*PAGE EXTRACT:*
• • • • • • •
Grab a water bottle from the fridge in the front room because you were in too much of a hurry to remember to grab the one that you chilled this morning when you had thirty seconds to yourself.
Lights on in the studio, pull back the curtains and greet yourself in the mirror for the first time that day.
A quick, “Hello,” you say with a smile. “Welcome home,” you answer back.
Pull the window shades down until they close, so no one can peek in from outside. Turn the lights down low and the air conditioning up.
Head back to the storage cages to grab your pole and speaker.
Remember to bring the keys. If you forget, you’ll lose time. Two minutes per trip. You need all the minutes you have.
Grab and balance the pole with one hand, roll the speaker down the hallway with the other. Pull your shoulder blades in to safely support the weight of the nine-foot piece of metal equipment. Set the pole down, plug the speaker in, dial the volume up high, and set up your pole.
Working in silence slows you down. You function best in chaos.
Put the song on. Press repeat.
It finds you when the beat kicks in like a salve, a thick blanket to smother the chattering flame of ongoing mental loops of distraction. And it feels like nothing. It feels like how it's supposed to feel. It feels like what was stolen from you by the monotony of worldly existence has been returned.
Move when you feel it, when the music moves you, when you know how it goes.
You listen. You trust that there will be something worth listening to, worth listening for. You get it wrong a dozen times until it feels right in your body. You laugh at yourself until that moment comes.
Choreograph the phrase that strikes you the most. What resonates, start there. Your source. Anchor to it for when you lose your focus.
You will. You will quit. You will get halfway through something, lose all interest in it, and go back and start again. You will start again until it’s complete.
Find the bones of the piece. What the lyrics express. What the music conveys. Find the style that connects with the song.
Start on the floor, slow and sharp. Demonstrate flexibility and grace. Transition to knees, add a spin and a hold, then transition again to a stand. Lock eyes with the pole, greet it with your touch and walk the circle track around it. The dance partner you trust to support you. Toes follow hips as each step is a movement. Stop and pose. A show of strength in restraint. Step into a spin and start turning. Adjust your shoulders, extend your core, sweep the room with your eyes, roll through to your wrist to invite the audience. Sequence the spins, two or three in a row, then back down to the floor for some dance work.
• • • • • • •
*Structured pose outputs:*

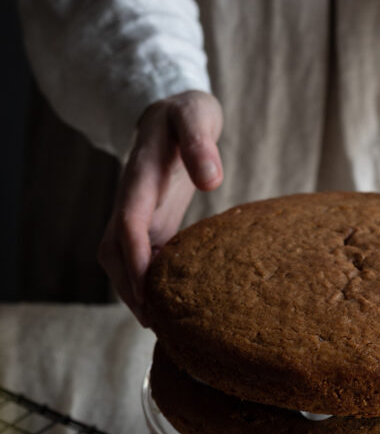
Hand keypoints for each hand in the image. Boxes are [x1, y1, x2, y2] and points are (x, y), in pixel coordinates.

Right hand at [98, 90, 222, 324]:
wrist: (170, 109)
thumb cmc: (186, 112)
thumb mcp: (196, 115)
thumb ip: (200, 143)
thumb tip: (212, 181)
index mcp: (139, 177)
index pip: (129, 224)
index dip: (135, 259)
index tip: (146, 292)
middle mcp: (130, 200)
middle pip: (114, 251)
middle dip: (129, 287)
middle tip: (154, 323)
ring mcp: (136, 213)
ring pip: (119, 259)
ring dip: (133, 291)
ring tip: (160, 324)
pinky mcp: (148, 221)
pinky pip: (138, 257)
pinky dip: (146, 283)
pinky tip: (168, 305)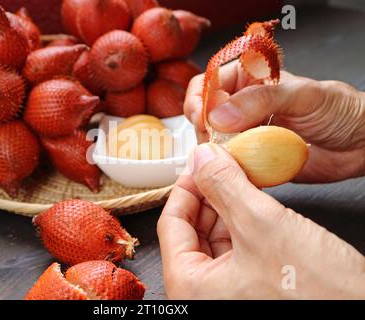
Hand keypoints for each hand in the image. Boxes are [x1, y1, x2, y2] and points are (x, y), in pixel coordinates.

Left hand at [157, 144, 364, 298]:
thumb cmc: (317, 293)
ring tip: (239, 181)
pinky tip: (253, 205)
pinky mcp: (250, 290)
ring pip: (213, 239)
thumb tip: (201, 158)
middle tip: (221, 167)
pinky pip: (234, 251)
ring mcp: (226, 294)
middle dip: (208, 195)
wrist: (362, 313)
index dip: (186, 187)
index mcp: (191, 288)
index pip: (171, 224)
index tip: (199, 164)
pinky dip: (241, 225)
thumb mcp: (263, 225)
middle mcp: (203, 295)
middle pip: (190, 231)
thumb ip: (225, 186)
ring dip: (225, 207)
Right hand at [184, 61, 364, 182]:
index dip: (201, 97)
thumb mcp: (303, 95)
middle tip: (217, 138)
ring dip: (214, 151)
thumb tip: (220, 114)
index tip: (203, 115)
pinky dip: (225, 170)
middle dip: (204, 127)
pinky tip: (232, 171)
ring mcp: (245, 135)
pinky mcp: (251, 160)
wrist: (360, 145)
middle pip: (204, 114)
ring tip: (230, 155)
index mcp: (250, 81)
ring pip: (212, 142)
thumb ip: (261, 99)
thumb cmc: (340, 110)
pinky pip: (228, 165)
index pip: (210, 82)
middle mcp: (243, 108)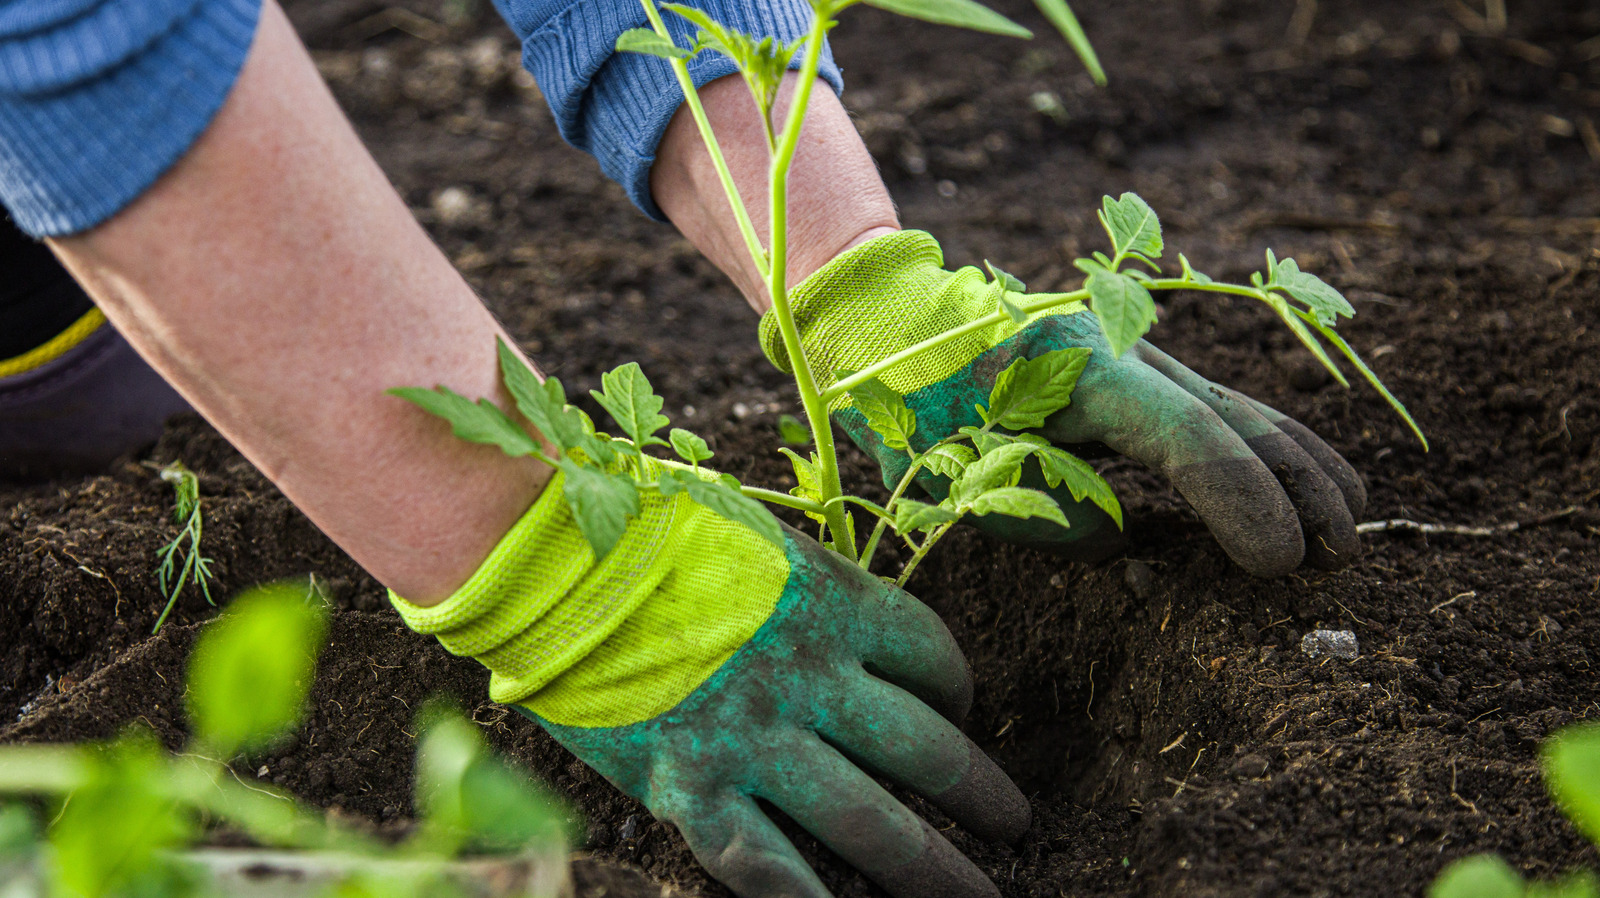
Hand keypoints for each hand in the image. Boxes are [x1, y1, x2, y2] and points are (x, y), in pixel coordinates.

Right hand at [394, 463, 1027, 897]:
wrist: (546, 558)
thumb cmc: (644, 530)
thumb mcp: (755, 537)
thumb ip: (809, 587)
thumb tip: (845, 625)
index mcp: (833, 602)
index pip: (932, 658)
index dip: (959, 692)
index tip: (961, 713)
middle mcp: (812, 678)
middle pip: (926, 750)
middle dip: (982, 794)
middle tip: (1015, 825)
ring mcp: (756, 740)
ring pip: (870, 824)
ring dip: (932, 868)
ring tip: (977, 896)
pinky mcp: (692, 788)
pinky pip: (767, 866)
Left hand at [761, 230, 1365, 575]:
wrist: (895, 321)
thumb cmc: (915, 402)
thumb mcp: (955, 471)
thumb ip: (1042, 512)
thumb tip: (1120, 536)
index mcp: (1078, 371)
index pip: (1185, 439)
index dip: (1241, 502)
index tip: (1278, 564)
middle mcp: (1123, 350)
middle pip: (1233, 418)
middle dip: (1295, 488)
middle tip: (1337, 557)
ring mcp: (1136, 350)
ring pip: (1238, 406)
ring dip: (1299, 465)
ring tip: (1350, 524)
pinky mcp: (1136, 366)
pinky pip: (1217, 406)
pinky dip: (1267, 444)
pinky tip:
• • • • • • •
*DIRECTIONS:*
**a)** Echo word for word the part of the pole-dance practice passage starting with "Grab a water" and going on through "pole and speaker.".
**b)** Which places inside the building does the pole-dance practice passage name as spots the dancer is in or moves through?
**c)** Go on with the pole-dance practice passage, picking up right after its final sentence.

*RESPONSES IN ORDER:*
**a)**
Grab a water bottle from the fridge in the front room because you were in too much of a hurry to remember to grab the one that you chilled this morning when you had thirty seconds to yourself.
Lights on in the studio, pull back the curtains and greet yourself in the mirror for the first time that day.
A quick, “Hello,” you say with a smile. “Welcome home,” you answer back.
Pull the window shades down until they close, so no one can peek in from outside. Turn the lights down low and the air conditioning up.
Head back to the storage cages to grab your pole and speaker.

**b)** front room, studio, storage cages, hallway

**c)**
Contemporary turns and kicks, ballroom holds and spins. Acrobatic mounts and climbs, aerial inversions. Dénouement back to the floor, and end inside a pose.
A moment to breathe.
Back in position, and go. Go until the piece is finished. Go until the time is up. Go until someone arrives and your peace retreats. The gears click back on as the thought spirals restart. You write down some notes, a sketch or two, in shorthand descriptions to remind yourself how you were moved.
Set the rest of the room up for class, a half dozen more poles. Six feet apart for the last ten months, but truly, that’s the space that was needed. A sold-out room, sometimes four times a day. Twenty-four others who need that space to move and breathe and reconnect.
Dial down the volume, greet your students, let them catch up with each other.
Gulp down the water, and start your class.
“Today, we will learn a new dance.”
We strip. We strip off our masks, our illusions of perfection. We strip off the sweaty tank tops and t-shirts that we came dressed in. That we came covered in. That we wore to cover the skin we now need to help us hold on. The skin we hid. The skin we believed was imperfect. The exquisitely flawed outer shell of the body that holds you in position so that you can let go.
Every kind of body is there. Every shape, every tone. Every background, every reason to be there.
It finds us there, our peace of mind. We find strength and grace, courage and self-love. We find ourselves in that room.